(Premium) Financials Sector Update – July
It wasn’t that long ago that Financials were sitting near multi-year relative highs. Tech stocks led last year’s declines, and value plays led the rebound from the October lows. At year-end, the ground began to shift in favor of the beaten down growth names, and then SVB’s failure in March sparked a selloff that pushed Financials to the bottom of the performance derby.
The question is, when will the money rotate back to the Financials?
Momentum has been laying the groundwork for months, flagging a potential reversal in the ratio of Financials vs. the S&P 500 index. Momentum, though, doesn’t mean anything without price confirmation. Divergences can last for weeks or months before prices respond – they’re useful in identifying potential reversals, but they’re poor timing tools by themselves.
We think we’re finally seeing the first signs of price confirmation as Financials break higher from this falling wedge pattern.
At the very least, the risk of lower prices for Financials has been kept at bay. The regional banks, which were the epicenter of the sector’s issues, have found support at their COVID lows and are moving higher after a bullish momentum divergence of their own. We still don’t want to own the regionals – they’re still showing relative weakness – but the fact that the worst stocks have stopped going down serves as evidence that we want to be looking for things to buy.
Insurance brokers have been showing relative strength all year, and they’re still the ones we want to focus our attention on. Arthur J. Gallagher is halfway to our target of $250 after setting new all-time highs earlier this year.
Aon just hit new all-time highs, and momentum confirmed the breakout when the stock got overbought.
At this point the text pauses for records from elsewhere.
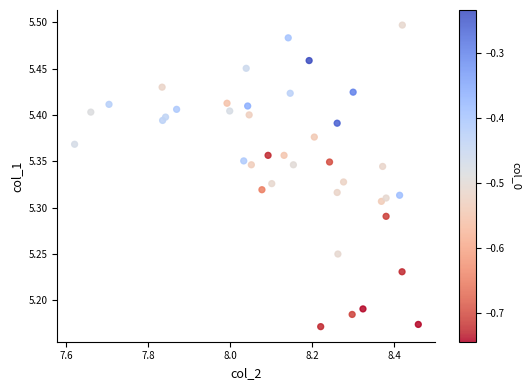

What is the range of Y values (max minus min)?

0.3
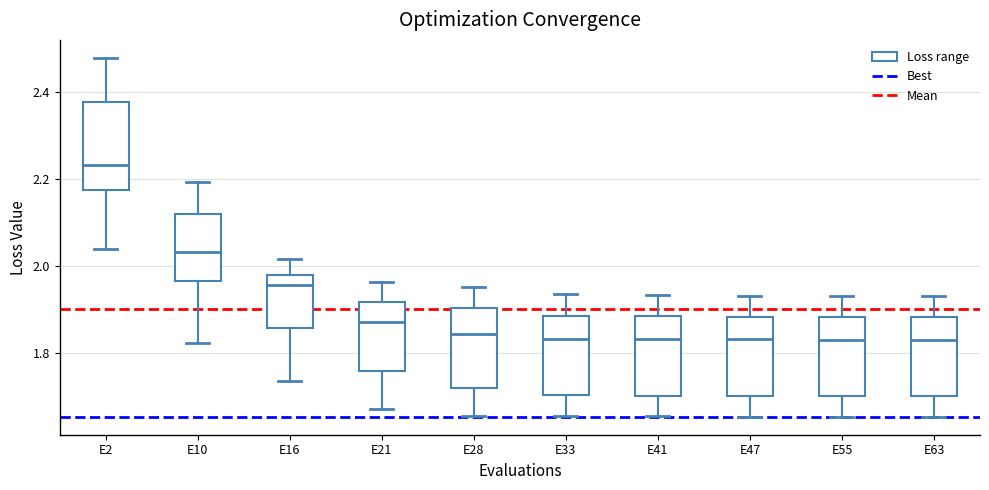

Which box has the highest median line?

E2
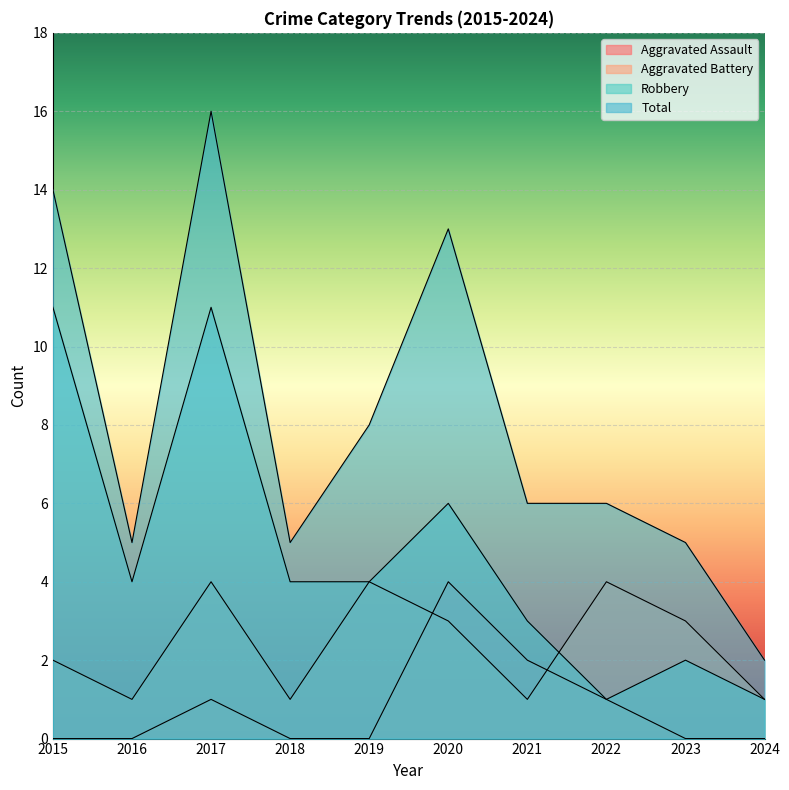

At how many categories does at least one series exceed 8?

3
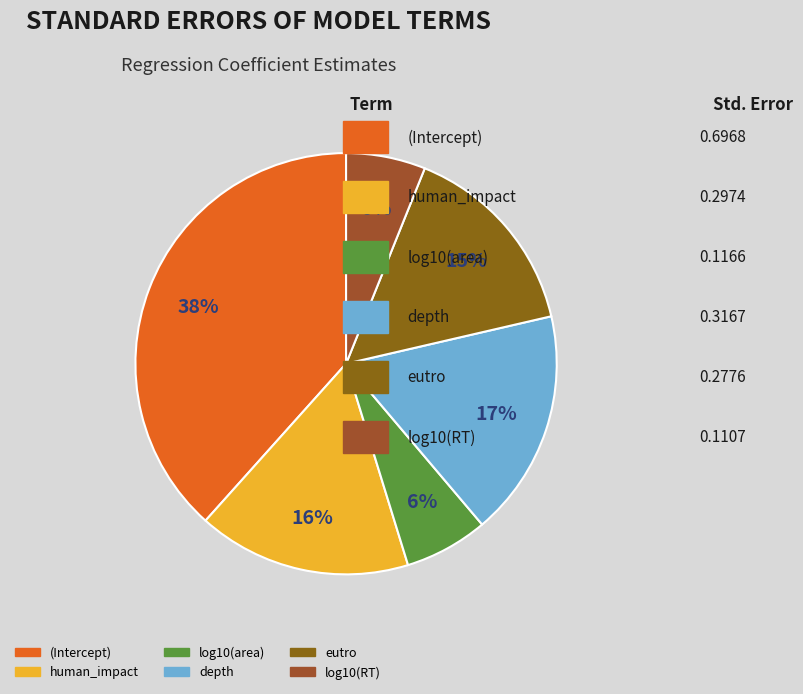

What percentage is the depth slice, to the nearest percent?

17%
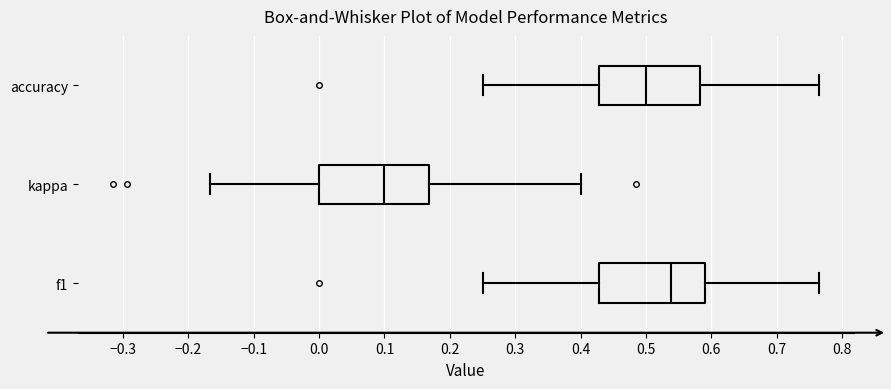

Where does the left whisker of the box for f1 end on the x-axis? The values are not printed on the chart, so give them approximately, as read against the axis.

0.25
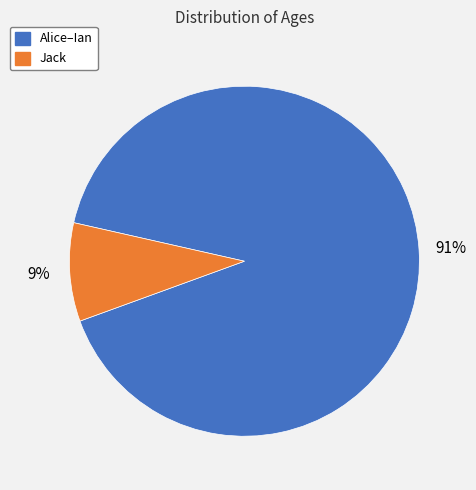

Between Jack and Alice–Ian, which is larger?

Alice–Ian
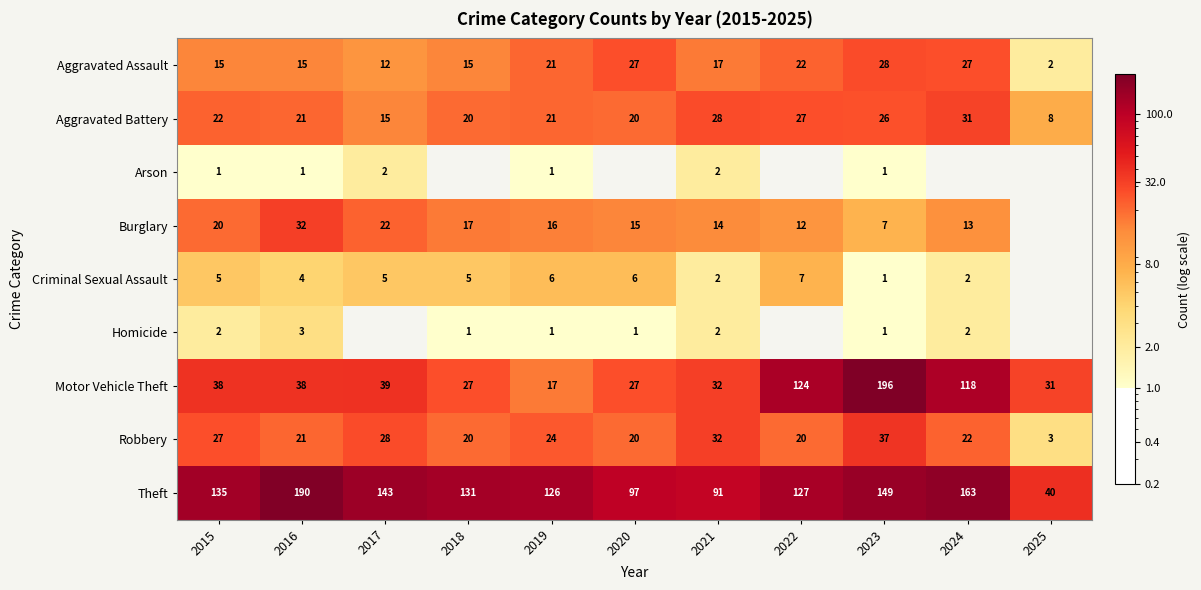

What is the difference between the Aggravated Battery values at 2016 and 2022?

6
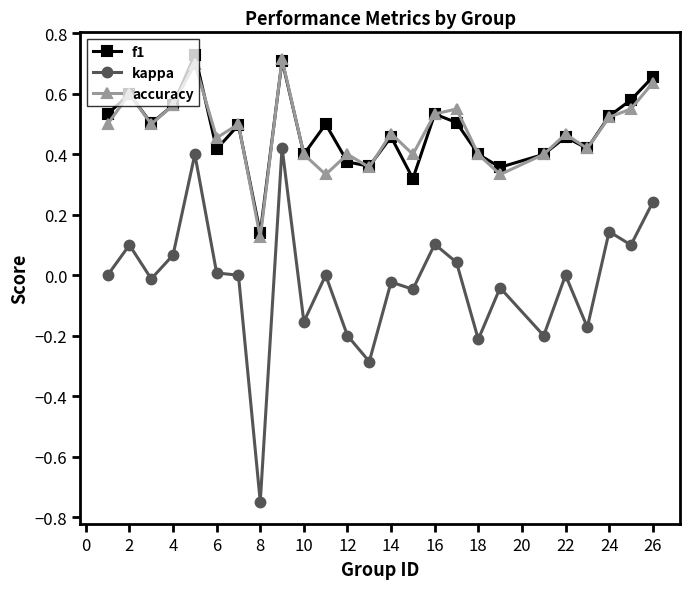

Which series has the widest spread of values?

kappa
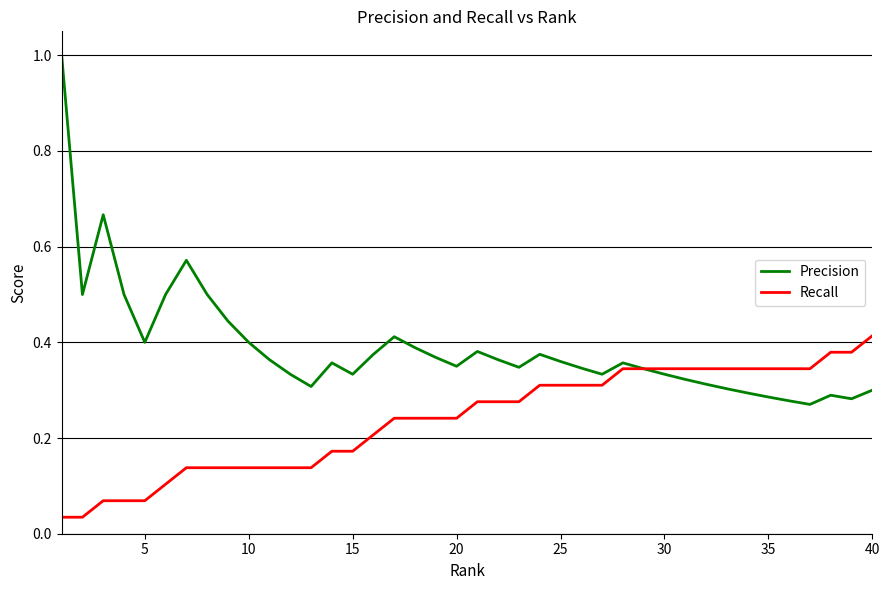

Which series has the largest total across all categories?

Precision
The 261.8% retracement from the COVID selloff is up at $390 and represents a gain of almost 20% from current levels.
Arch Capital ignored the banking failures and is trekking steadily toward $91, which we’re targeting since it represents the 261.8% Fibonacci retracement from the 2020 selloff. Momentum has stayed well out of oversold territory all year, showing just how strong the buying power has been for the stock.
Cboe is trying to break out of a 5-year base after building what looks like a big inverse head-and-shoulders continuation pattern . If this stock is above $137, we like it with a target of $175, which is the 161.8% retracement of the 2018-2020 decline.
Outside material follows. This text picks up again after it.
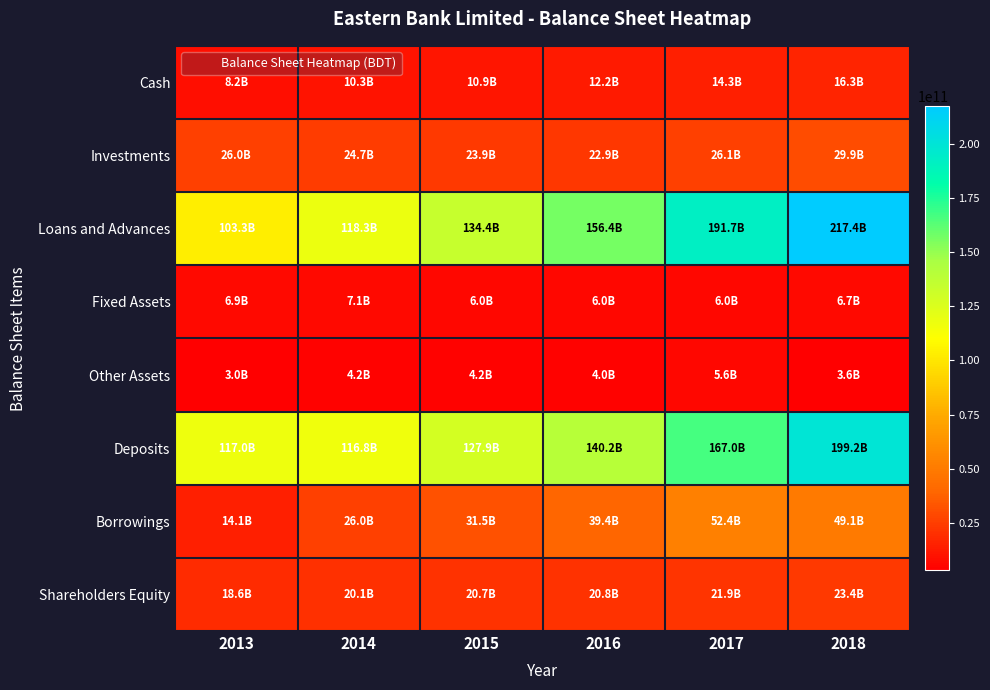

Which series has the largest range (max minus min)?

Loans and Advances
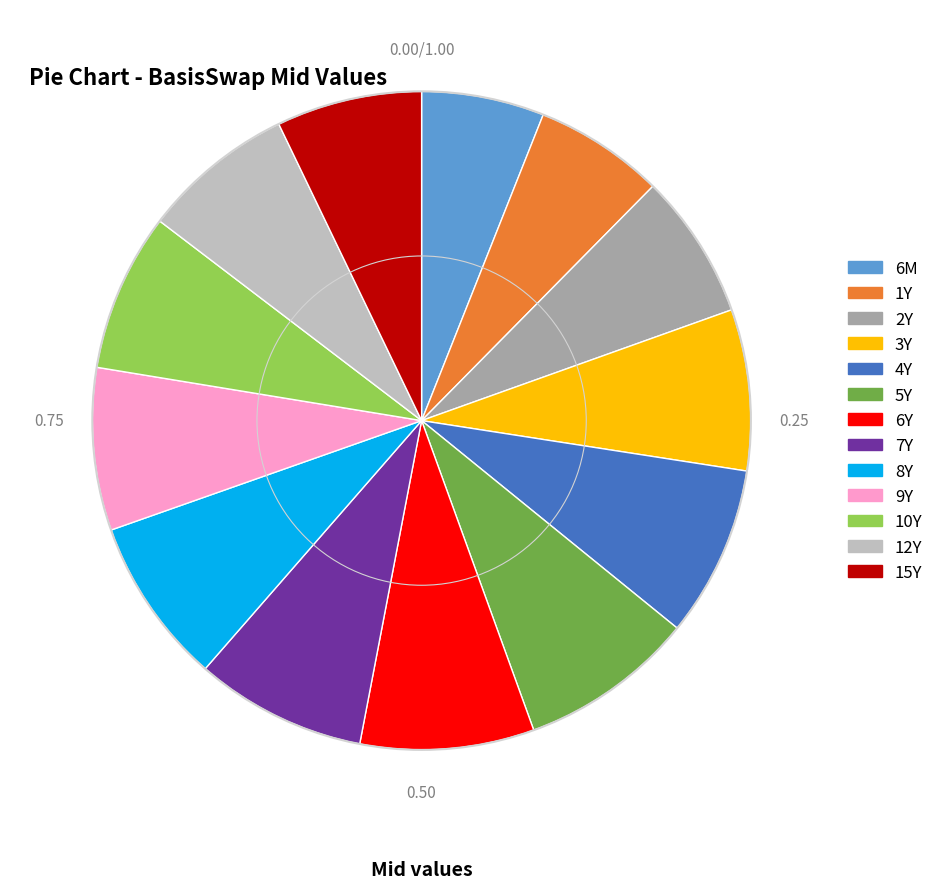

Is there a majority slice in this chart?

No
Intercontinental Exchange has already moved past its own key resistance level. Now that it’s absorbed all that overhead supply, we think it can go all the way back to the former highs at $140.
The payments stocks – which are recent transplants from the Information Technology sector – are shaping up in a big way and have potential to be the best performing industry within Financials over the next year.
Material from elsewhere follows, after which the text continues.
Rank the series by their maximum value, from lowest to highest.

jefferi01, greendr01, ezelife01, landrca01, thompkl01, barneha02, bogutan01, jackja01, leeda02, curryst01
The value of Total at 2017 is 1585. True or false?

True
Fiserv just broke out from a multi-year consolidation. FI was one of the best uptrends you could find in the decade leading up to COVID, and now it’s had some time to digest all those gains. If we see signs that the next leg of the rally has started, we don’t want to miss out. We want to be long above $123 with a near-term target above $150.
What’s more is that the stock has clearly reversed the relative downtrend that was in place from 2020-2021. Now it’s in a new uptrend when compared to the S&P 500.
Mastercard is threatening to break out of a big multi-year consolidation, too. It’s been stuck below the 138.2% retracement from the 2020 selloff, but on a break higher, we think it goes to $435, and eventually to $580.
A reversal in Paypal could spark the move higher in payment processors. It’s been among the worst stocks in the world for the past 2 years, but if it can turn this move lower into a failed breakdown, break the downtrend line, and then set a few incremental highs? How could we be bearish the payment processors if the worst component is no longer falling?
It’s important to try and own the stocks that are leading, but it’s just as important to avoid the ones that aren’t. And you know who we don’t want to own? CME Group. They just hit new lows when compared to the S&P 500 Index.